大阪府の吉村洋文知事が、7月15日放送の『羽鳥慎一モーニングショー』(テレビ朝日系)に出演。吉村知事から大阪万博への「出禁」を宣言された、元テレビ朝日報道局員で同番組のコメンテータを務める玉川徹氏と対峙した。

「コーナーの冒頭、吉村知事が『万博を進めていく立場として、出禁発言をするのは間違っていた。玉川さんに素直に謝罪します』と発言すると、玉川氏は『謹んで謝罪をお受けいたします』と大人の対応を見せました。

 そのうえで、知事に『万博に反対の立場の人を排除する気持ちがあったのか』と聞くと、『多くの方に来ていただきたい。(批判する方に)来ていただきたくないという気持ちはありません』と明確に答えました」(政治担当記者)

 吉村知事の「出禁発言」騒動はこうして終止符が打たれた形になったが、SNSを騒然とさせる発言はこの後だった。番組は、万博の開催意義や問題点などについて、コメンテーターの石原良純氏、山口真由氏らも交えて議論が進んだが、玉川氏が鋭く突っ込んだのは「万博事業の責任の取り方」だった。

 これまで万博の会場建設費は当初予算の1250億円が2度にわたり見直され、現在は約1.9倍の最大2350億円になっている。これを「国」「大阪市・府」「経済界」がそれぞれ3等分して負担することになっているが、問題は「万博そのものが赤字になったとき、誰がどれだけ負担するのか」だ。

 玉川氏は「想定がいちいち甘い」と批判したうえで、この話題に踏み込んだ。

「万博の費用負担については、大阪府民がもっとも高く、『1人あたり2万7000円』と試算されています。吉村知事は番組で『新たに増税するとかではない。(一方で)経済効果は1人あたり18万円になる』としました。

 赤字負担については、『ルール上は博覧会協会が責任を負うことになるのですが、僕はそれは違うと思っていて。万博のためだけに存在する協会ではなく、国・大阪府市・経済界が(負担を)するべきだと思う』と見解を語りました」(同)

 しかし、万博を所管する自見英子万博担当大臣は、2023年12月12日の会見で、「政府として赤字を補填(ほてん)することは考えていない」と発言している。

「吉村知事はそのことにも触れて、『(自見大臣が)最初に言っちゃうとそこで(議論が)止まってしまいます。じゃあ、誰が負担するのかということですが、収支も決まっていない段階ですし、まだ(負担については)決まっていない』と発言して、玉川さんをのけ反らせました」(同)

 吉村知事は「最終的には政治家です」と自らの責任にも言及したが、「赤字負担を誰が負担するのか決まっていない」と明言したことに、玉川氏は「現時点で責任の所在が決まっていないのはおかしい」と指摘していた。
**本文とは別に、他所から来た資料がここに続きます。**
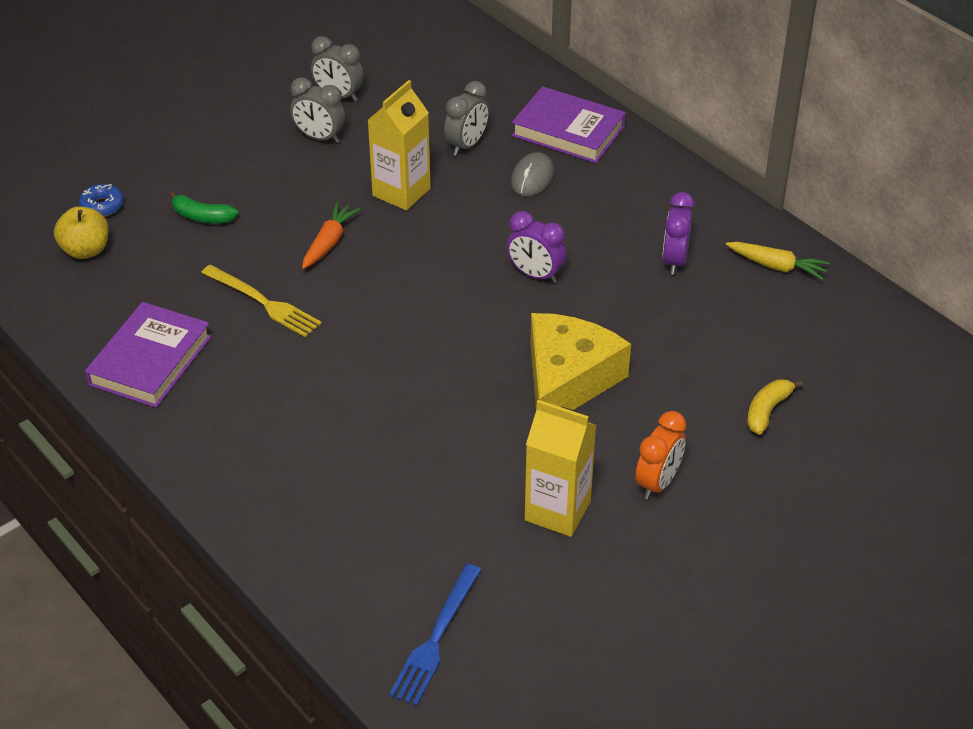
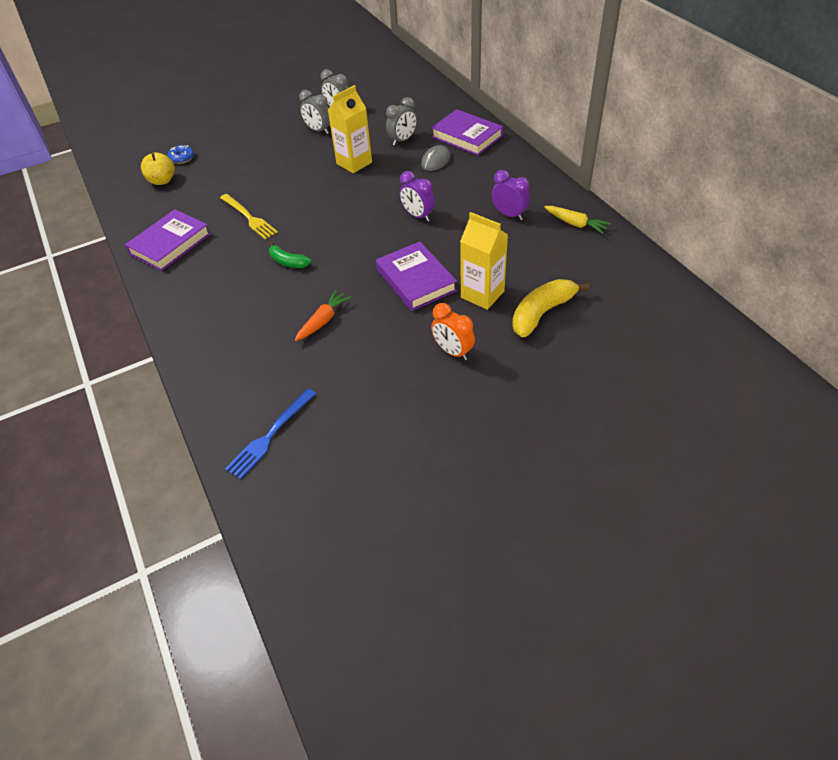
camera: 15 degrees right, 5 degrees up
green banana [169,191,238,223] -> green banana moved to [269,242,311,268]
orange carrot [302,202,360,269] -> orange carrot moved to [295,290,351,341]
yellow carton [525,400,596,537] -> yellow carton moved to [460,212,508,310]
yellow cheese [530,313,631,410] -> purple book [376,242,457,311]
orange clock [635,411,686,500] -> orange clock turned 90 degrees clockwise [431,303,475,360]
purple clock [662,192,695,275] -> purple clock turned 105 degrees clockwise [492,170,530,220]
yellow banana [747,379,804,435] -> yellow banana [512,279,589,338], size x1.68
 このやり取りを受け、SNSでは唖然・呆然とする人が続出。Xでは、

《それにしても赤字の負担所在も決まってないとは。ほんとになにもかも杜撰》

《国は出さないと言っているし、今からでも止めるしかないな、万博》

 などの意見が噴出していた。あまりに “行きあたりばったり” だが、本当に大丈夫なのか――。